Sounds like the distributor rotor might be 180 degrees out of phase 
or a lack of good fuel.  I would verify top dead center mechanically, 
such as with a spark plug stop or a cord threaded into the spark plug 
hole.  Roll the engine by hand, not with the starter.  You can google 
the procedure.

After making sure the engine is on TDC, check the damper against the 
timing mark to make sure the damper rubber hasn't slipped.  Then 
install the distributor and rotor according to the FSM.  You can also 
google this info if needed.  Don't forget BB and RB engines rotate 
the rotor CCW.

Make sure the engine has fresh gasoline, old gas will give similar 
problems.  Possibly run the a hose for the intake to the fuel pump 
from a gas can with known good fuel.  Or, empty the tank and refill 
with new gas.  Modern gasoline can go "bad" from phase separation in 
a matter of a few months.

Bill Huff




At 5/9/201212:37 AM, DeBusk Thomas L. wrote:
>Isn't a tune-up supposed to make a car run better? I changed points, 
>condenser, distributor cap & rotor, spark plugs & wires, and the 
>result is that my 300 Hurst, which ran poorly before, now won't 
>start at all. Actually, it's trying very hard to backfire through 
>the carburetor.
>
>I was extremely careful to gap the plugs at exactly .035". The 
>points were at .019" right on the high spot of the lobe. I checked 
>and re-checked the firing order several times.
━━━━━━━━
=== Work request 1 ===
Update the listing by changing every "인간관계" to "대인관계" and keeping everything else the same. Leave out the pictures.
The text and the listing come from unrelated sources.

=== Dataset content ===
━━━━━━━━
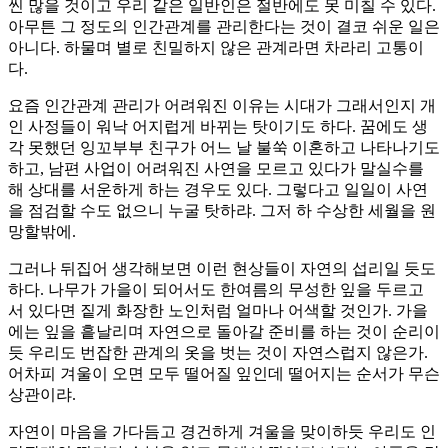
씬 많을 것이고 우리 같은 일반인은 절반에도 못 미칠 수 있다.
아무튼 그 정도의 인간관계를 관리한다는 것이 결코 쉬운 일은
아니다. 하물며 별로 친밀하지 않은 관계라면 차라리 고통이
다.
요즘 인간관계 관리가 어려워진 이유는 시대가 그래서인지 개
인 사정들이 워낙 어지럽게 바뀌는 탓이기도 하다. 꿈에도 생
각 못했던 잉꼬부부 친구가 어느 날 불쑥 이혼하고 나타나기도
하고, 남편 사업이 어려워진 사연을 모르고 있다가 말실수를
해 상대를 서운하게 하는 경우도 있다. 그렇다고 일일이 사연
을 점검할 수도 없으니 누굴 탓하랴. 그저 하 수상한 세월을 원
망할밖에.
그러나 뒤집어 생각해보면 이런 현상들이 자연의 섭리일 듯도
하다. 나무가 가을이 되어서도 한여름의 무성한 잎을 두르고
서 있다면 짙게 화장한 노인처럼 얼마나 어색할 것인가. 가을
에는 잎을 흩날리며 자연으로 돌아갈 준비를 하는 것이 순리이
듯 우리도 번잡한 관계의 옷을 벗는 것이 자연스럽지 않은가.
어차피 겨울이 오면 모두 떨어질 잎인데 떨어지는 순서가 무슨
상관이랴.
자연이 마음을 가다듬고 경건하게 겨울을 맞이하듯 우리도 인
━━━━━━━━
=== Work request 2 ===
From the engine troubleshooting reply, copy the passage from "Sounds like the" up to and including "the rotor CCW.".

=== Written answer 1 ===
씬 많을 것이고 우리 같은 일반인은 절반에도 못 미칠 수 있다.
아무튼 그 정도의 대인관계를 관리한다는 것이 결코 쉬운 일은
아니다. 하물며 별로 친밀하지 않은 관계라면 차라리 고통이
다.
요즘 대인관계 관리가 어려워진 이유는 시대가 그래서인지 개
인 사정들이 워낙 어지럽게 바뀌는 탓이기도 하다. 꿈에도 생
각 못했던 잉꼬부부 친구가 어느 날 불쑥 이혼하고 나타나기도
하고, 남편 사업이 어려워진 사연을 모르고 있다가 말실수를
해 상대를 서운하게 하는 경우도 있다. 그렇다고 일일이 사연
을 점검할 수도 없으니 누굴 탓하랴. 그저 하 수상한 세월을 원
망할밖에.
그러나 뒤집어 생각해보면 이런 현상들이 자연의 섭리일 듯도
하다. 나무가 가을이 되어서도 한여름의 무성한 잎을 두르고
서 있다면 짙게 화장한 노인처럼 얼마나 어색할 것인가. 가을
에는 잎을 흩날리며 자연으로 돌아갈 준비를 하는 것이 순리이
듯 우리도 번잡한 관계의 옷을 벗는 것이 자연스럽지 않은가.
어차피 겨울이 오면 모두 떨어질 잎인데 떨어지는 순서가 무슨
상관이랴.
자연이 마음을 가다듬고 경건하게 겨울을 맞이하듯 우리도 인

=== Written answer 2 ===
Sounds like the distributor rotor might be 180 degrees out of phase 
or a lack of good fuel.  I would verify top dead center mechanically, 
such as with a spark plug stop or a cord threaded into the spark plug 
hole.  Roll the engine by hand, not with the starter.  You can google 
the procedure.

After making sure the engine is on TDC, check the damper against the 
timing mark to make sure the damper rubber hasn't slipped.  Then 
install the distributor and rotor according to the FSM.  You can also 
google this info if needed.  Don't forget BB and RB engines rotate 
the rotor CCW.